Now, how does this configuation apply the Filebeat module? Through Docker labels, for example in a docker-compose.yml
file. It’s mostly a standard Elasticsearch and Kibana setup plus Filebeat — running as a sidecar on Docker or a daemonset on Kubernetes:
---
version: '3.3'
services:
elasticsearch:
container_name: elasticsearch
hostname: elasticsearch
image: docker.elastic.co/elasticsearch/elasticsearch:$ELASTIC_VERSION
environment:
- bootstrap.memory_lock=true
- "ES_JAVA_OPTS=-Xms512m -Xmx512m"
- discovery.type=single-node
labels:
co.elastic.logs/module: elasticsearch 1️⃣
volumes:
- esdata1:/usr/share/elasticsearch/data
ports:
- 9200:9200
networks:
- stack
kibana:
container_name: kibana
hostname: kibana
image: docker.elastic.co/kibana/kibana:$ELASTIC_VERSION
labels:
co.elastic.logs/module: kibana
depends_on:
- elasticsearch
ports:
- 5601:5601
networks:
- stack
filebeat:
container_name: filebeat
hostname: filebeat
image: docker.elastic.co/beats/filebeat:${ELASTIC_VERSION}
user: root
volumes:
- ./filebeat.yml:/usr/share/filebeat/filebeat.yml:ro
- /var/lib/docker/containers:/var/lib/docker/containers:ro 2️⃣
- /var/run/docker.sock:/var/run/docker.sock:ro 3️⃣
command: filebeat -e
depends_on:
- elasticsearch
- kibana
restart: on-failure
networks:
- stack
volumes:
esdata1:
driver: local
networks:
stack:
1️⃣ The co.elastic.logs/module
label tells Filebeat with autodiscovery, which Filebeat module to apply to this container. It is like an inversion of control: Rather than configuring the rules during collection, the container itself declares how its logs should be processed.
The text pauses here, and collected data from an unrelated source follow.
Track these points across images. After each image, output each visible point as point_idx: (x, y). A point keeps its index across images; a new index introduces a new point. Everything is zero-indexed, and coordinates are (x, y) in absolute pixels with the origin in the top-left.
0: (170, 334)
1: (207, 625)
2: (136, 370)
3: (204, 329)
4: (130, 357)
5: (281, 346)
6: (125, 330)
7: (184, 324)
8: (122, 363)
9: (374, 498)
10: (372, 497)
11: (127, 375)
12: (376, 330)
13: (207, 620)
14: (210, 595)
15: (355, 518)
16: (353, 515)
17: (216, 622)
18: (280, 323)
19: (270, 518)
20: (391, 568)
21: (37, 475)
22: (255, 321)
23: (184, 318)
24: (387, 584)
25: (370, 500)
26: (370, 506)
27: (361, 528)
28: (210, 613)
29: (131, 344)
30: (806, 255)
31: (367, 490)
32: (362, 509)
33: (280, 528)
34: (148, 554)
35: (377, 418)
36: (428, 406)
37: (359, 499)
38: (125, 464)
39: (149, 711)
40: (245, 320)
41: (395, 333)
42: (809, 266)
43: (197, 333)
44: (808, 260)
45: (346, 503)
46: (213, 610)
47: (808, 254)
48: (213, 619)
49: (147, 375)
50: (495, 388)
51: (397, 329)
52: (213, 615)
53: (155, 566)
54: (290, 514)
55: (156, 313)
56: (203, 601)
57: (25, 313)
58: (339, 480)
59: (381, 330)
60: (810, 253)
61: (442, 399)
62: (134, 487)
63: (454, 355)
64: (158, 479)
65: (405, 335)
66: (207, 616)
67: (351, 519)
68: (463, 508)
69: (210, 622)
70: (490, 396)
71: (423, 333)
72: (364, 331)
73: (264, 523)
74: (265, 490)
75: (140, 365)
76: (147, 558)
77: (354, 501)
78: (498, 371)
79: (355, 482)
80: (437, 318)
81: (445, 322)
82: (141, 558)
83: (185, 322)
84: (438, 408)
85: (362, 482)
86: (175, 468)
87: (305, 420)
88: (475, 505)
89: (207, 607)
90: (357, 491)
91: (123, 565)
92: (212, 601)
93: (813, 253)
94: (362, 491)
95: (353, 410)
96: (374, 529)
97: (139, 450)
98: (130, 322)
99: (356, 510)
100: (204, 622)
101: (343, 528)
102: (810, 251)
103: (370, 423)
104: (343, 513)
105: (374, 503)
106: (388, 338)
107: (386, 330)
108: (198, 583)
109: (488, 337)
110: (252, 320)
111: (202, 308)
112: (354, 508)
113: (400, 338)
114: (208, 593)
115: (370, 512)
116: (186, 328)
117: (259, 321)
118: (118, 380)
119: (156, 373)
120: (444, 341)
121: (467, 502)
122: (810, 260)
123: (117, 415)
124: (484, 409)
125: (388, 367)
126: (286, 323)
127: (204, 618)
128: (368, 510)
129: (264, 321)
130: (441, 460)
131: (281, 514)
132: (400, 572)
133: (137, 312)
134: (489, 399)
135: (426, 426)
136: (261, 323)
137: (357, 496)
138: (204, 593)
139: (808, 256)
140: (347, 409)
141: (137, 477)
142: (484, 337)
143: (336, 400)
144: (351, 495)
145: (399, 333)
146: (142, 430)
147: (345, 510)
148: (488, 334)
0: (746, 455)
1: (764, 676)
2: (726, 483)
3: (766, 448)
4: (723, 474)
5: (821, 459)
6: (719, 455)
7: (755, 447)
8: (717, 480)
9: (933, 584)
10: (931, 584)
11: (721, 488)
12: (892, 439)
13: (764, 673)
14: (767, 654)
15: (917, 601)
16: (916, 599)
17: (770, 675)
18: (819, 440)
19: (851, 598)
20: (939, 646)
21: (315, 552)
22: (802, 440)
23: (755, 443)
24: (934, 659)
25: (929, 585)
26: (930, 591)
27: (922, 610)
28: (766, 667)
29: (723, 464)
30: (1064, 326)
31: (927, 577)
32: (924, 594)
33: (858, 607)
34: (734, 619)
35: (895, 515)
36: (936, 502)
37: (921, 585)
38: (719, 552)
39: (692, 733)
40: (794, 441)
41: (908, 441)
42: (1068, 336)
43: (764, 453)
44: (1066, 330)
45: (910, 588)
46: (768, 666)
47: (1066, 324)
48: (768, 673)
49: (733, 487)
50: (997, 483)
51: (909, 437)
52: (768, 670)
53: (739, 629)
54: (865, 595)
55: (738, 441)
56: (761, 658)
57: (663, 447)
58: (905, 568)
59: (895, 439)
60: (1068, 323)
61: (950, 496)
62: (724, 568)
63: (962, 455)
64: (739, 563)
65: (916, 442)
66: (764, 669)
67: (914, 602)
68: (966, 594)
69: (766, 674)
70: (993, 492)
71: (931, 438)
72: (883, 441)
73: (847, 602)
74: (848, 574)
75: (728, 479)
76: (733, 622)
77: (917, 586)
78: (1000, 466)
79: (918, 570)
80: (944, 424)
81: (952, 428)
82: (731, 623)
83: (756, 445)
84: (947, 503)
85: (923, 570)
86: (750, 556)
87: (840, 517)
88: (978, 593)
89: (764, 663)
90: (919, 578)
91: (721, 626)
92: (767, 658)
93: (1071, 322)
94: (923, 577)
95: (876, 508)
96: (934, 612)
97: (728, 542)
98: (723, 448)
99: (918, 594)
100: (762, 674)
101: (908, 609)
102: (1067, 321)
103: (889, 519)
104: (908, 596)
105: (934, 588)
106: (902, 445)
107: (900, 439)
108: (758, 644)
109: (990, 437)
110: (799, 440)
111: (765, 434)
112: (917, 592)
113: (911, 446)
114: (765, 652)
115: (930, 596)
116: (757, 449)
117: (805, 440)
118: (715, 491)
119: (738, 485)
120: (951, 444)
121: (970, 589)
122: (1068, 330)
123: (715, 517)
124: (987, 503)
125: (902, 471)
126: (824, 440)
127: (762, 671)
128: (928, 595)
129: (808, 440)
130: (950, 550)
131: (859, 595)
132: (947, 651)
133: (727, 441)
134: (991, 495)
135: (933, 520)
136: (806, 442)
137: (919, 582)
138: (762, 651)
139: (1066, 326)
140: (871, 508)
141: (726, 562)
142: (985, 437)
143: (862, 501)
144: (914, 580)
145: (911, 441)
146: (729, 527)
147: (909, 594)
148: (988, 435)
There are additional rules you can apply like co.elastic.logs/multiline.*
, co.elastic.logs/processors
, or co.elastic.logs/enabled
, but only the module one is required for this scenario.
2️⃣ Mounting the container logs into the sidecar so that Filebeat can access them.
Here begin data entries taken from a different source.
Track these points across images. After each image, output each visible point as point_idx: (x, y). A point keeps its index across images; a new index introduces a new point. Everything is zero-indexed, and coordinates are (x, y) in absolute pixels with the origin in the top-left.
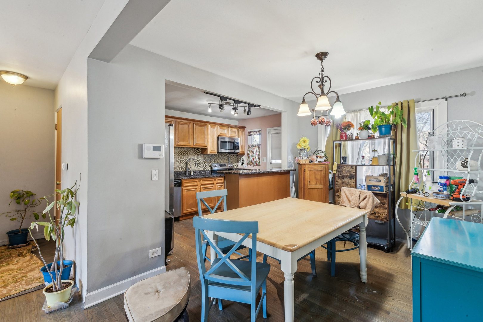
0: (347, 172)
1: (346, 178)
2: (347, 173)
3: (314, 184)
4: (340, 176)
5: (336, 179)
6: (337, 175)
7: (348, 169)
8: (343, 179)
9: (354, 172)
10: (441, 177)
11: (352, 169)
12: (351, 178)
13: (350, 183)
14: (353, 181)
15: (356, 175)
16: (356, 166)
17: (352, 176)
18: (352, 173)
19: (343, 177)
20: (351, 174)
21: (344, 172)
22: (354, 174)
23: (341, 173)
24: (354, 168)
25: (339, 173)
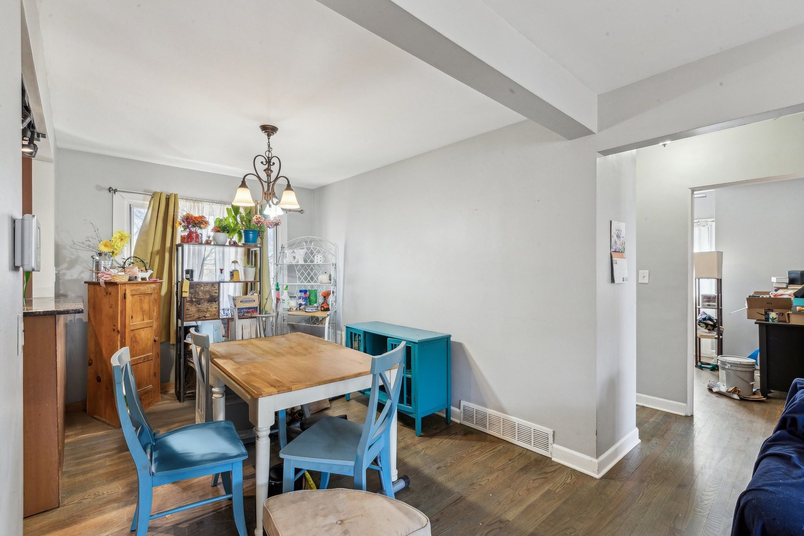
0: (205, 292)
1: (204, 302)
2: (205, 294)
3: (138, 320)
4: (194, 300)
5: (187, 305)
6: (189, 299)
7: (207, 289)
8: (199, 304)
9: (216, 293)
10: (301, 291)
11: (213, 288)
12: (212, 302)
13: (211, 309)
14: (215, 305)
15: (218, 297)
16: (219, 283)
17: (214, 299)
18: (214, 294)
19: (199, 302)
20: (212, 296)
21: (200, 293)
22: (217, 295)
23: (195, 295)
24: (217, 287)
25: (193, 296)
3️⃣ The Docker socket needs to be mounted so Filebeat can read the co.elastic.logs
annotations. Accessing the Docker socket also requires the container to run as root
.
Finally, a .env
file manages the Elastic Stack version centrally:
ELASTIC_VERSION=7.16.2
This is it. The Filebeat module applies its rules automatically to the Elasticsearch container, and the result shows up in Kibana:
The full example of the final plan D approach is also on GitHub.
Conclusion #
Once you know what you are looking for, this is a straightforward problem to solve. But at first, moving from log files to STDOUT
looks like a challenge, as shown in my failed plan A. Also, explicit processing rules only complicate log processing as you add log formats, which plan B covered. Plan C was relatively straightforward but requires a lot of boilerplate code — I’m not sure I would want to do this for 20 different Filebeat modules. Finally, with the change in paradigm that every container should define its own rules in plan D, the setup with Docker is not so different to log files again. After all, when creating the Docker image, you know the format, and you can roll out changes in a single place.
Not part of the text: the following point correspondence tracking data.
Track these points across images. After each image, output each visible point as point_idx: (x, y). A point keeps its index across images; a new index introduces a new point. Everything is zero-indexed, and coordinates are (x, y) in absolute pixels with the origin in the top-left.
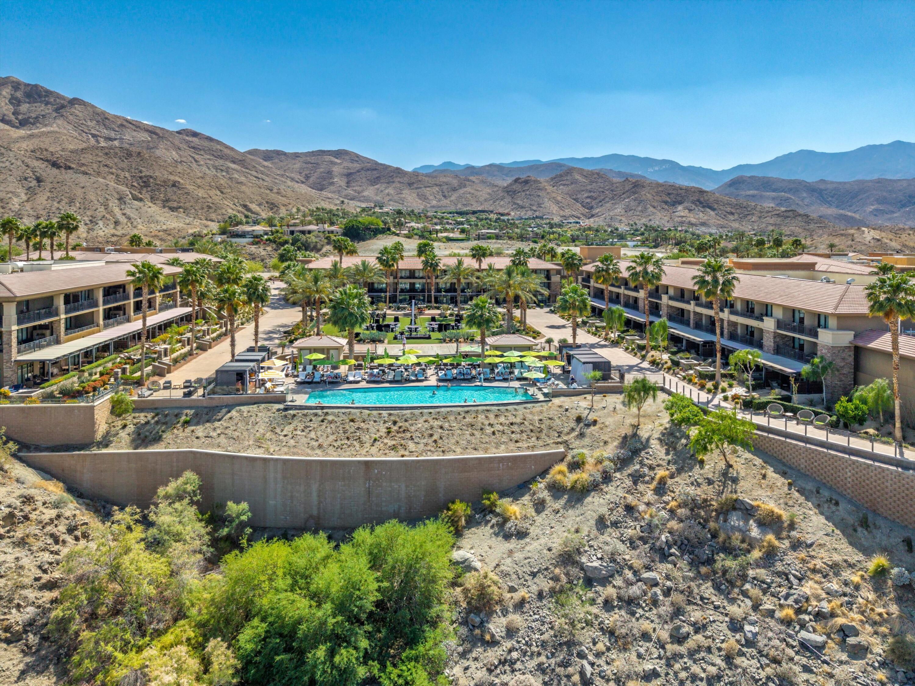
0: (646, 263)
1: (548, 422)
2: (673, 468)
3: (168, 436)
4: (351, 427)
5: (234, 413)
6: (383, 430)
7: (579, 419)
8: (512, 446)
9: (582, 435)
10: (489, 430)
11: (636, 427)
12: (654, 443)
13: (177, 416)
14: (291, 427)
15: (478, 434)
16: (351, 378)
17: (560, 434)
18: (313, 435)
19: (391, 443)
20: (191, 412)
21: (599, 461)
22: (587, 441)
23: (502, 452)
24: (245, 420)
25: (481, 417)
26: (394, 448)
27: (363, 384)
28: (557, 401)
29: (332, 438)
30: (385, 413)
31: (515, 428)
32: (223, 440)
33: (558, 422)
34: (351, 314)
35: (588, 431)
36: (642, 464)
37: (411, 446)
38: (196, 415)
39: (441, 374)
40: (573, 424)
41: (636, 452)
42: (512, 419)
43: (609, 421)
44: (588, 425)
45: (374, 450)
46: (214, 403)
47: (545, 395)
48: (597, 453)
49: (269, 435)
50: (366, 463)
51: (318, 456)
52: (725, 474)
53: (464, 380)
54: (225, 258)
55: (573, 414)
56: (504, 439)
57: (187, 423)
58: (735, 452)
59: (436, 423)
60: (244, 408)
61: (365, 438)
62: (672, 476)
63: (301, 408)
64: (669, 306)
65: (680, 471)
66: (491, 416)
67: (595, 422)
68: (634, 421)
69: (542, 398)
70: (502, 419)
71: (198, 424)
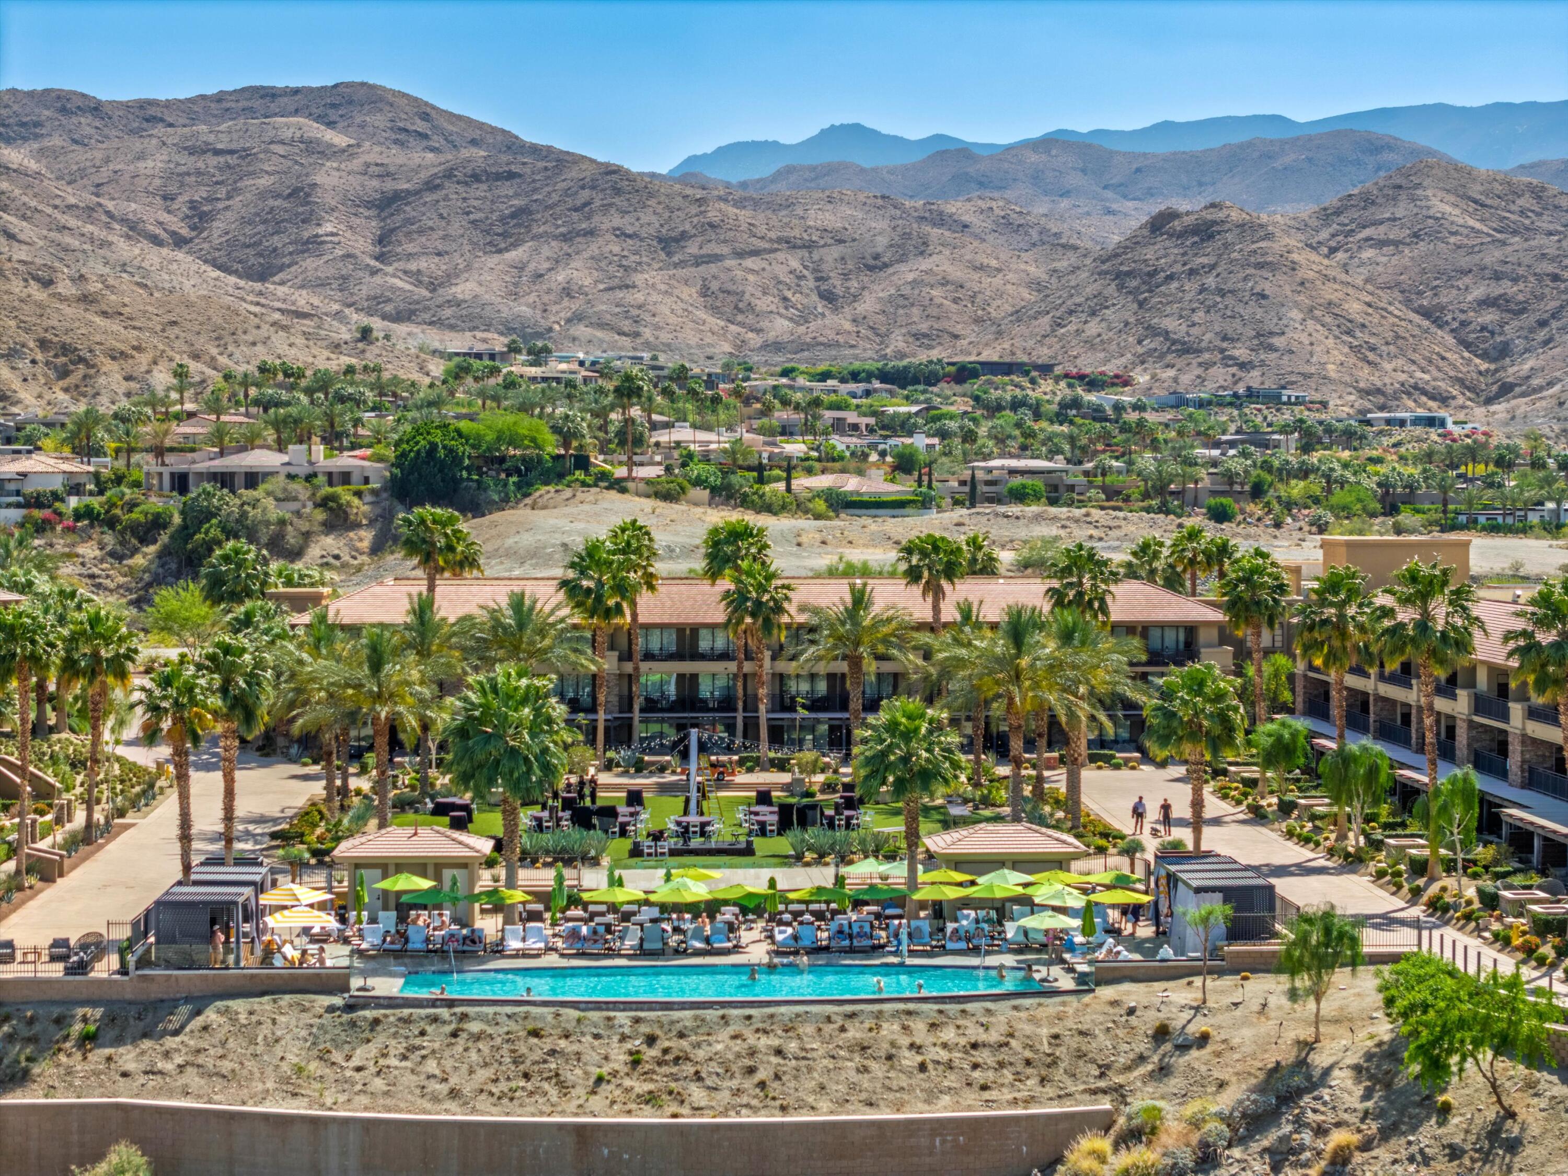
0: (1424, 596)
1: (1074, 1042)
2: (1373, 1127)
3: (44, 1069)
4: (533, 1050)
5: (210, 1015)
6: (619, 1058)
7: (1162, 1033)
8: (971, 1097)
9: (1163, 1071)
10: (910, 1060)
11: (1307, 1046)
12: (1341, 1078)
13: (61, 1021)
14: (372, 1049)
15: (878, 1069)
16: (514, 944)
17: (1104, 1070)
18: (431, 1066)
19: (642, 1087)
20: (99, 1012)
21: (1195, 1123)
22: (1175, 1083)
23: (944, 1109)
24: (248, 1033)
25: (890, 1029)
26: (650, 1099)
27: (552, 960)
28: (1107, 992)
29: (483, 1075)
30: (622, 1018)
31: (983, 1056)
32: (192, 1078)
33: (1103, 1041)
34: (513, 752)
35: (1181, 1062)
36: (1300, 1124)
37: (697, 1094)
38: (110, 1019)
39: (782, 934)
40: (1142, 1045)
41: (1289, 1098)
42: (975, 1033)
43: (1244, 1036)
44: (1183, 1048)
45: (597, 1102)
46: (155, 992)
47: (1082, 979)
48: (1192, 1108)
49: (314, 1067)
50: (580, 1130)
51: (454, 1114)
52: (1494, 1133)
53: (851, 951)
54: (27, 587)
55: (1148, 1021)
56: (951, 1080)
57: (88, 1040)
58: (1530, 1086)
59: (764, 1042)
60: (240, 1006)
61: (573, 1075)
62: (1366, 1146)
63: (392, 1003)
64: (1528, 741)
65: (1385, 1135)
66: (919, 1027)
67: (1203, 1039)
68: (1306, 1033)
69: (1066, 982)
70: (948, 1034)
71: (119, 1041)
One final point for discussion: Adding a Docker label for logging on the container sounds like additional coupling. If many systems use a similar approach, you’ll end up with a soup of labels. That’s why they should be namespaced like co.elastic.logs/*
. For me, this is an acceptable tradeoff, and I would rather have it than more boilerplate code. If you disagree, you can use the plan C approach instead.